→ **What you have to do**
From the passage on the Mooney case, write out word for word the text from "It is evident" up to and including "away his letters.".

→ **Exercise passage**
========================
It is evident in all these proceedings that the district attorney's office has shown anything but eagerness to have Oxman brought to trial on the charge of subornation of perjury. Every move against him has been made with reluctance and every effort has been made to explain away his letters.

On April 24, District Attorney Fickert gave out a long statement to the papers. He called attention to the horrible nature of the crime, reviewed briefly the efforts to find the guilty men and bitterly arraigned the defendants, whom he called "anarchists and murderers," and the editor of the Bulletin, whom he charged with desiring the acquittal of "red-handed murderers, the blood of whose innocent victims calls aloud, not for vengeance, but for the just retribution of the law." He concluded with an appeal to the people of San Francisco to aid in upholding justice and seeing that "San Francisco is not made the home and refuge of anarchism."

"Law and Order"

In response to this appeal there appeared on Saturday, April 28, in every San Francisco paper except the Bulletin, an advertisement covering nearly a full page. It reminded the public of the bomb explosion nine months before. With the district attorney's office at work on the case, the public had turned to other matters, notably to patriotic service. While the public mind had been thus diverted "those very forces that made the bomb outrage of Preparedness Day possible have been taking full and measured and unscrupulous advantage of you to spread again their doctrine of anarchy, their intimidation of courts and of elected officials."

The advertisement contained a pledge of aid to the district attorney in order to avoid a "miscarriage of justice." It was signed "Law and Order Committee, Chamber of Commerce, by Frederick J. Koster, Chairman."

The Chamber of Commerce advertisement appeared under the caption "Law and Order." On the following Monday, April 30, another advertisement appeared, also under the caption "Law and Order." The advertisement reviewed the matter of the Oxman letters and "not as defendants but as accusers" demanded an investigation to determine whether or not perjury had been committed. This advertisement was signed by a "committee of citizens" of some twenty-five people, a majority of whom are representatives of organized labor. After all this more or less bewildering account, it may be well in the interest of clarity to restate the situation. Billings has been sentenced to life imprisonment. Mooney has been sentenced to be hung. Both sentences are automatically stayed by appeals pending before higher courts for new trials. These appeals were made before the Oxman disclosures and the letters do not figure in them. Oxman must be tried for subornation of perjury. Meanwhile, the trial of Mrs. Mooney is in progress.

Is Mooney Guilty?

I HAVE tried to set forth the most essential out of a maze of facts, all interesting and of greater or less significance, with respect to these trials. They justify the statement made at the beginning that it is a strange case. And what shall we say of it? Are the defendants guilty? Though two of them have been convicted, I must say in all honesty after spending more than two weeks in San Francisco, talking with attorneys for both sides, examining the records and discussing the matter with citizens, that I do not know. But I cannot avoid the conclusion that the way in which the case has been handled by the district attorney's office throws grave suspicion on the validity of the proceedings. From the very beginning of the case, when the defendants were held incommunicado for many days without opportunity to see friends or counsel, down to the time when Assistant District Attorney Cunha told me that they ought to be hung without ceremony, there is continuous evidence of far greater zeal for conviction than for justice.

The district attorney has repeatedly assailed the defendants as anarchists because they were defended in the columns of an anarchist publication, the Blast; and he would make it appear that if they are anarchists they must be murderers. When Alexander Berkman and Emma Goldman were arrested in New York for interfering with registration, a representative of the district attorney's office in San Francisco mentioned the fact as having a bearing on the guilt or innocence of the bomb-case defendants.
========================
→ **Data records**
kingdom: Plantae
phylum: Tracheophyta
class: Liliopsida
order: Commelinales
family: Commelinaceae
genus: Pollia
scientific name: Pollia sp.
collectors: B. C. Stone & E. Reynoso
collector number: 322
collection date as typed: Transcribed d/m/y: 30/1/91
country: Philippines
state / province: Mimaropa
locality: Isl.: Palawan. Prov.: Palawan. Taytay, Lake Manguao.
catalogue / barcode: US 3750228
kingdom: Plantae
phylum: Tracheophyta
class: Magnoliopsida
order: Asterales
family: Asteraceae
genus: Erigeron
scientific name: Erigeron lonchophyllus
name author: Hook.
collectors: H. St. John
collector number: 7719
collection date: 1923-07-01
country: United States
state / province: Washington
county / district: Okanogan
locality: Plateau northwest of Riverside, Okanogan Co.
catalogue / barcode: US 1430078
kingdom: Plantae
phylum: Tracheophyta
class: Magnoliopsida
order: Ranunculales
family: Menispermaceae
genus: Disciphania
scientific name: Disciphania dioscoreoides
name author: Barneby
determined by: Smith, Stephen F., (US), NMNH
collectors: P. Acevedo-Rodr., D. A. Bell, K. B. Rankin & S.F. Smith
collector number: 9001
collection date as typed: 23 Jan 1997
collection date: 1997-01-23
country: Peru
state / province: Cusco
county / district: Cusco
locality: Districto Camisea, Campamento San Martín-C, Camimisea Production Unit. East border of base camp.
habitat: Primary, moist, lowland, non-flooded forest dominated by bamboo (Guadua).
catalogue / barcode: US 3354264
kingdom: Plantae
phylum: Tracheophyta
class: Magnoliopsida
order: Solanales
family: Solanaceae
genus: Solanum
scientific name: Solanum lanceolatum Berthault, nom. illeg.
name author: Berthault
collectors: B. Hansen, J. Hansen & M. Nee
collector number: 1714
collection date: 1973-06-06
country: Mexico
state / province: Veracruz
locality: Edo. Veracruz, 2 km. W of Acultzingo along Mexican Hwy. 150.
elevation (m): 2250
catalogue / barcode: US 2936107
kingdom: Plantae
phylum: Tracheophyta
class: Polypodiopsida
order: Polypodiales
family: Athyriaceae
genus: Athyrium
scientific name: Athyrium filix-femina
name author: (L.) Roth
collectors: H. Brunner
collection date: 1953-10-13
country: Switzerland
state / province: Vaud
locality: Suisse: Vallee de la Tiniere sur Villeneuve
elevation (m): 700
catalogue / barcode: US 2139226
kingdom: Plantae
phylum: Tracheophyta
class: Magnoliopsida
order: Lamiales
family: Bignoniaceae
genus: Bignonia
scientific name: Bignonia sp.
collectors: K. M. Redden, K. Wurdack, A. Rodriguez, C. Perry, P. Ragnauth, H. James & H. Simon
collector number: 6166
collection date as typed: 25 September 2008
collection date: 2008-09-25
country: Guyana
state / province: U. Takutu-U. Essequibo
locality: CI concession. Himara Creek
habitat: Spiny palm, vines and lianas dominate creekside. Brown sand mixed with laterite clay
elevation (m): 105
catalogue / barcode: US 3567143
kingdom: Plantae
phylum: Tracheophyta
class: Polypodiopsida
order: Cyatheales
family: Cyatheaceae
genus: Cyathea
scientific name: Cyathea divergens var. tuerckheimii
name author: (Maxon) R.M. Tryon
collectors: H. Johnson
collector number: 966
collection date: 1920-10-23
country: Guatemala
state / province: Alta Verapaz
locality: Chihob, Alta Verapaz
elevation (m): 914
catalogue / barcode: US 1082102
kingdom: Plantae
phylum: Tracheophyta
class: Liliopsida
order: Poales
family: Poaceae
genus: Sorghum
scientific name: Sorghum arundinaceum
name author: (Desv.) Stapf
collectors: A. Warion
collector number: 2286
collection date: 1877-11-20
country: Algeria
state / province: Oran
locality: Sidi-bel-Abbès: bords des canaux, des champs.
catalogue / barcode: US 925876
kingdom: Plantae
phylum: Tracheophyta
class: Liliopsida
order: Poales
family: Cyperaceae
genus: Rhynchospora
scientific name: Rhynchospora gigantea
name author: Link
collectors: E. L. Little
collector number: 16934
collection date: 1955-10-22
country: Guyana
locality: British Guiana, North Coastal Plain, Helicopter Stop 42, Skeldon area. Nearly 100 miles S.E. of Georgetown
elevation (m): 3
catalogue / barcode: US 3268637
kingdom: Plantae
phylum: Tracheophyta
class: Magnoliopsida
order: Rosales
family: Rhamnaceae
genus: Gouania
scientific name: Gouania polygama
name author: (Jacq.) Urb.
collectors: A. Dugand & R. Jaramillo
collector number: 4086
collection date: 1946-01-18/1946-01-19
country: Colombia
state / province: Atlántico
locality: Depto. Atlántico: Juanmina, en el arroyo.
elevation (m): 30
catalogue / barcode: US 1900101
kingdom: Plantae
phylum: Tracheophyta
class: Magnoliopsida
========================
→ **Response for this exercise**
It is evident in all these proceedings that the district attorney's office has shown anything but eagerness to have Oxman brought to trial on the charge of subornation of perjury. Every move against him has been made with reluctance and every effort has been made to explain away his letters.